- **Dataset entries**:

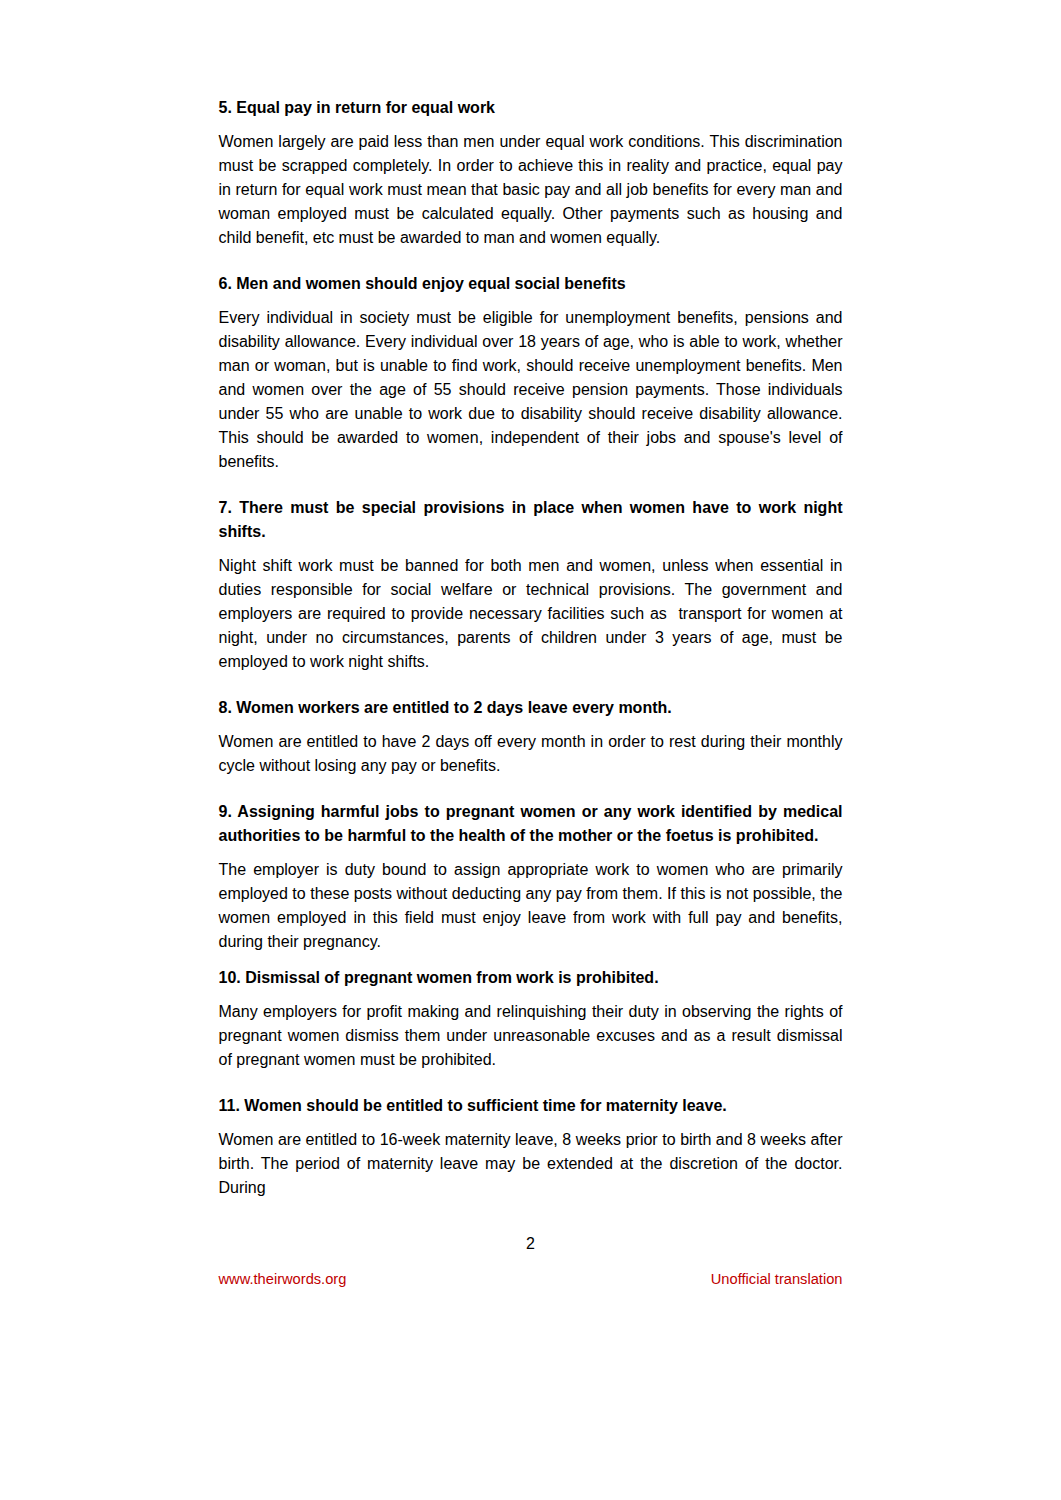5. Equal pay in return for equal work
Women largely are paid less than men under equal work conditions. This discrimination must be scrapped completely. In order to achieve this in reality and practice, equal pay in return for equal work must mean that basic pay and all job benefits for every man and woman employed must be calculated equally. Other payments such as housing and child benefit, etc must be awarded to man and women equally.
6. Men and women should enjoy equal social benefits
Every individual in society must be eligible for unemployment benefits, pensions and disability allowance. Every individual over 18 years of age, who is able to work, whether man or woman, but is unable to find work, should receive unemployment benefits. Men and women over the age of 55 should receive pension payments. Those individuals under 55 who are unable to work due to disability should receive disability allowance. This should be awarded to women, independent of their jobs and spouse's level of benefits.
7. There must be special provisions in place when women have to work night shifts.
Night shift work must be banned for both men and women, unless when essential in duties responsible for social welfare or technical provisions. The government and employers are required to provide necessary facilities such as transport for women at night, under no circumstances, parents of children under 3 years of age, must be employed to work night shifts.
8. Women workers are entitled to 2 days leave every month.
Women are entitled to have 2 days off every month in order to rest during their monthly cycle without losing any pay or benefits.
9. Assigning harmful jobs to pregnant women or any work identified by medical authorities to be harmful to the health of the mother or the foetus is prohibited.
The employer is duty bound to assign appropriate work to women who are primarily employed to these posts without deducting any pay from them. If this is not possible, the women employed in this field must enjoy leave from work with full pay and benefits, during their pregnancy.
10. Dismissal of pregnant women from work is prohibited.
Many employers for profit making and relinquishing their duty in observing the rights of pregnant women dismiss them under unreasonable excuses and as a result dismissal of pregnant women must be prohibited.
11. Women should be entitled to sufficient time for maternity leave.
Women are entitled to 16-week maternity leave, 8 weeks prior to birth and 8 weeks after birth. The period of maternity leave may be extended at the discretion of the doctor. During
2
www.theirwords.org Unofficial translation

- **Exercise prompt**: All lines that hold the word "shifts" should be copied from the data.

- **Solution to this task**:
7. There must be special provisions in place when women have to work night shifts.
Night shift work must be banned for both men and women, unless when essential in duties responsible for social welfare or technical provisions. The government and employers are required to provide necessary facilities such as transport for women at night, under no circumstances, parents of children under 3 years of age, must be employed to work night shifts.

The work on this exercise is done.